### GOAL OF THE EXERCISE
Output, as a numbered list without blank lines, only the part of the rows that opens with the line containing "phylum: Tracheophyta" and closes with the line containing "locality: Inner Mongolia", including both of those lines.

______________________________

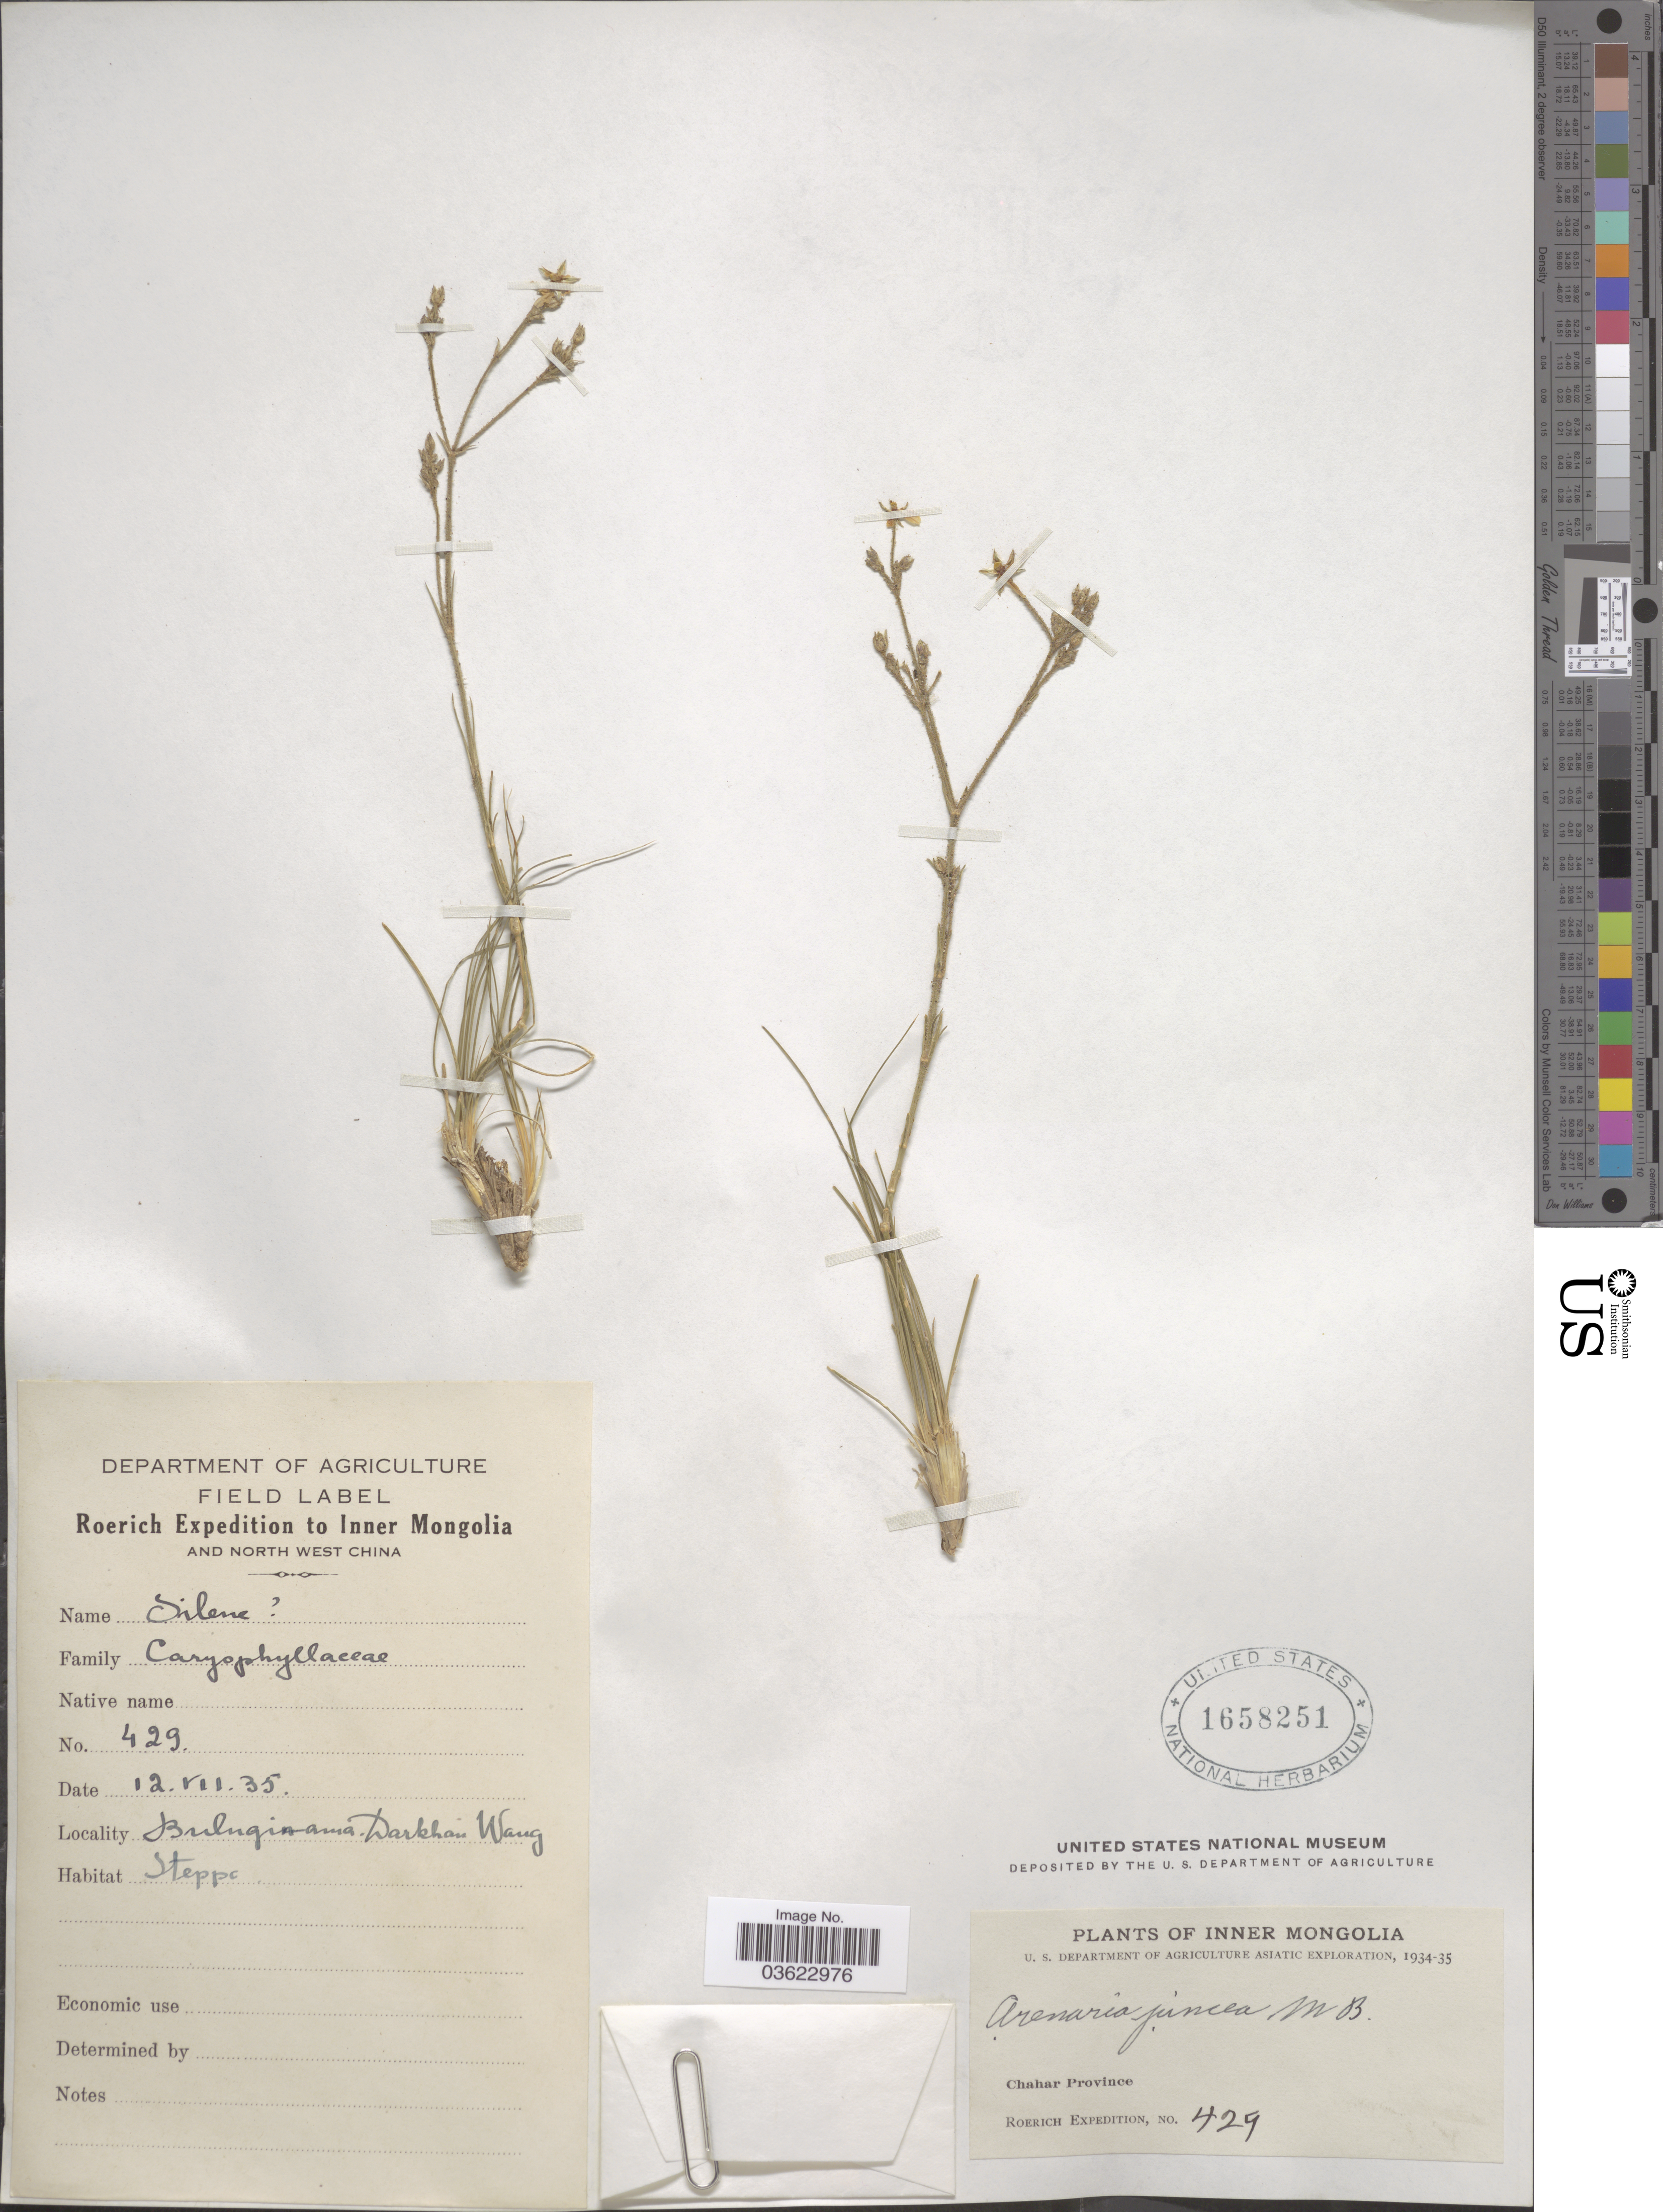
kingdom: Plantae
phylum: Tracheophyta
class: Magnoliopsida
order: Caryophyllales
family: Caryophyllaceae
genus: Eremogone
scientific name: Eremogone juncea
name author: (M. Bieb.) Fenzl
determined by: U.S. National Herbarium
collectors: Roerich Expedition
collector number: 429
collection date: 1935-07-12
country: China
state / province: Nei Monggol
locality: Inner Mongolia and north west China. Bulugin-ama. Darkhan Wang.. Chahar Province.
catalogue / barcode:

______________________________

### SOLUTION BELOW
1. phylum: Tracheophyta
2. class: Magnoliopsida
3. order: Caryophyllales
4. family: Caryophyllaceae
5. genus: Eremogone
6. scientific name: Eremogone juncea
7. name author: (M. Bieb.) Fenzl
8. determined by: U.S. National Herbarium
9. collectors: Roerich Expedition
10. collector number: 429
11. collection date: 1935-07-12
12. country: China
13. state / province: Nei Monggol
14. locality: Inner Mongolia and north west China. Bulugin-ama. Darkhan Wang.. Chahar Province.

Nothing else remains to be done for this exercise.